Lachance was born in Dover-Foxcroft, Maine, the granddaughter of French-Canadian immigrants, and was a first-generation college student. She and her husband, David, live in Manchester, Maine. 

Janet Langhart-Cohen is a television journalist and author who began her career as a fashion model and became a broadcast reporter and anchor after first reporting the weather for a Chicago station. She established the media consulting firm Langhart Communications in 2000.

Langhart-Cohen is a native of Indianapolis, where she grew up in a segregated housing project. She entered the public eye in the 1960s as a model for the Ebony Fashion Fair. Within a few years she was breaking racial and gender barriers by becoming the first Black woman in America to host a nationally syndicated show, Good Day. Her broadcasting experience includes work for both ABC and NBC network television, Entertainment Tonight, and BET.

Over the course of her twenty-five years in journalism, she interviewed some of the most influential newsmakers in the world, including President Bill Clinton, President Jimmy Carter, Margaret Thatcher, Rosa Parks, Oprah Winfrey, Larry King, and Barbara Walters.

In 2004, she wrote her memoir, From Rage to Reason: My Life in Two Americas, which describes her personal experiences with race in America. In 2007, she and her husband—former Secretary of Defense William S. Cohen ’62, H’75, P’85—wrote Love in Black and White, a memoir about race, religion, and romance, and later edited Race and Reconciliation in America. Langhart-Cohen attended Butler University, and she received an honorary degree from Emerson College in 2011.

In 2009, her one-act play, Anne and Emmett, based on the lives of Anne Frank and Emmett Till, premiered at the United States Holocaust Museum. The play is an extension of her life's work to raise awareness and spur dialogue around race, reconciliation, and equality in America. She is currently working on three new plays.

Joan Benoit Samuelson ’79, P’12 is the most recognizable athlete in Bowdoin’s history and one of the most decorated runners in the world. Among other associations, she is a member of the National Track and Field Hall of Fame, the National Distance Running Hall of Fame, the International Scholar-Athlete Hall of Fame, the International Women’s Sports Foundation Hall of Fame, and the Olympic Hall of Fame.
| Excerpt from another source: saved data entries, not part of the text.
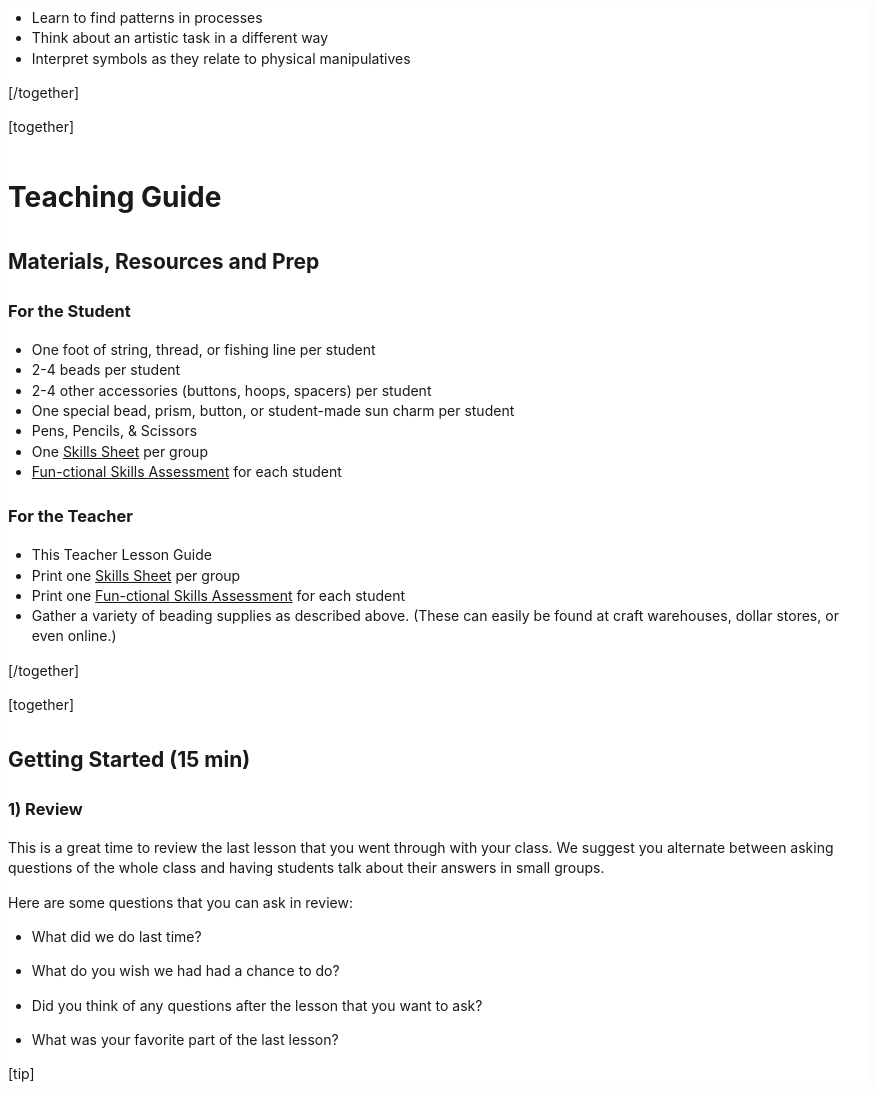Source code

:   * Learn to find patterns in processes
  * Think about an artistic task in a different way
  * Interpret symbols as they relate to physical manipulatives

[/together]

[together]

# Teaching Guide

## Materials, Resources and Prep

### For the Student

  * One foot of string, thread, or fishing line per student
  * 2-4 beads per student
  * 2-4 other accessories (buttons, hoops, spacers) per student
  * One special bead, prism, button, or student-made sun charm per student
  * Pens, Pencils, & Scissors
  * One [Skills Sheet](Activity4-FunctionalSuncatchers.pdf) per group
  * [Fun-ctional Skills Assessment](Assessment4-FunctionalSkills.pdf) for each student

### For the Teacher

  * This Teacher Lesson Guide
  * Print one [Skills Sheet](Activity4-FunctionalSuncatchers.pdf) per group
  * Print one [Fun-ctional Skills Assessment](Assessment4-FunctionalSkills.pdf) for each student
  * Gather a variety of beading supplies as described above. (These can easily be found at craft warehouses, dollar stores, or even online.)

[/together]

[together]

## Getting Started (15 min)

### <a name="Review"></a> 1) Review

This is a great time to review the last lesson that you went through with your class. We suggest you alternate between asking questions of the whole class and having students talk about their answers in small groups.

Here are some questions that you can ask in review:

  * What did we do last time?

  * What do you wish we had had a chance to do?

  * Did you think of any questions after the lesson that you want to ask?

  * What was your favorite part of the last lesson?

[tip]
She won the Boston Marathon in 1979 and 1983, when she set a course record that stood for eleven years. In 1984, she won the gold medal in the inaugural women’s Olympic marathon in Los Angeles. She won her age group at the 2013 and 2019 Boston marathons. In 1997, Samuelson founded the TD Beach to Beacon 10K Road Race and is chair of its board of directors. The race, set in Cape Elizabeth, Maine, Samuelson’s home town, attracts the world’s elite runners and has received awards for its environmentally sustainable operation. She is a longtime board member of the Friends of Casco Bay and cochair of the Running Industry Diversity Coalition.

Samuelson has served as a coach at Boston University and has authored two books, Running Tide (coauthor; 1987) and Joan Samuelson’s Running for Women (1995).

Samuelson earned her bachelor's degree in history and environmental studies from Bowdoin in 1979. She has received eight other honorary degrees and earned her master gardener certification through the University of Maine Cooperative Extension.

Samuelson was elected to Bowdoin’s Board of Overseers in 1995 and became a trustee in 1996. She was awarded the Bowdoin Prize, the College’s highest honor, in 1985. Her many Bowdoin relatives include husband Scott Samuelson ’80, father André Benoit ’43, and son Anders ’12. Joan and Scott Samuelson are longtime residents of Freeport, Maine.